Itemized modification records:
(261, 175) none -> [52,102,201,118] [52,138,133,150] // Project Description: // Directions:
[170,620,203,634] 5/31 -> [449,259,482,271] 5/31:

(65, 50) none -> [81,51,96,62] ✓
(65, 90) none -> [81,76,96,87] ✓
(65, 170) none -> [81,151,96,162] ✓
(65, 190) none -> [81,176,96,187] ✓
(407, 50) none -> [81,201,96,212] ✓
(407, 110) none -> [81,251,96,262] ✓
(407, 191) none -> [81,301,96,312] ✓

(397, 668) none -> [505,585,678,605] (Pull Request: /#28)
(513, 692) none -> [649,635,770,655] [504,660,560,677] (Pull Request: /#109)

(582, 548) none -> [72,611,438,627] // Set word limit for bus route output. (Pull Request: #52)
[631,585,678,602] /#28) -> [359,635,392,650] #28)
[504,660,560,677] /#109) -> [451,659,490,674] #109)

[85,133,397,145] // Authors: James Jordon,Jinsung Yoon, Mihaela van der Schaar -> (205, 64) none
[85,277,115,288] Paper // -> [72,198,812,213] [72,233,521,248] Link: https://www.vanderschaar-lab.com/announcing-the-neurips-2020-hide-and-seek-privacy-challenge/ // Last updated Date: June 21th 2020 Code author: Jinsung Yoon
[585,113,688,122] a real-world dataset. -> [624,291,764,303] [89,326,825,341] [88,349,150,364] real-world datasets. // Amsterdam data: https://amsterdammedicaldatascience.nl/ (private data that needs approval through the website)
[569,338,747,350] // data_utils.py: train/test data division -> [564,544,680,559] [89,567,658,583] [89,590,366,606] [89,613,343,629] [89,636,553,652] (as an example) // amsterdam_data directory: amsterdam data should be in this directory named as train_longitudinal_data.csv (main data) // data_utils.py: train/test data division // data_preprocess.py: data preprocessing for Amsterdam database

_Problem statement_
Starting at the line above that contains "[631,585,678,602] /#28) ->", repeat each line exactly up to and including the line that contains "[585,113,688,122] a real-world", and stop there.

_Exercise answer_
[631,585,678,602] /#28) -> [359,635,392,650] #28)
[504,660,560,677] /#109) -> [451,659,490,674] #109)

[85,133,397,145] // Authors: James Jordon,Jinsung Yoon, Mihaela van der Schaar -> (205, 64) none
[85,277,115,288] Paper // -> [72,198,812,213] [72,233,521,248] Link: https://www.vanderschaar-lab.com/announcing-the-neurips-2020-hide-and-seek-privacy-challenge/ // Last updated Date: June 21th 2020 Code author: Jinsung Yoon
[585,113,688,122] a real-world dataset. -> [624,291,764,303] [89,326,825,341] [88,349,150,364] real-world datasets. // Amsterdam data: https://amsterdammedicaldatascience.nl/ (private data that needs approval through the website)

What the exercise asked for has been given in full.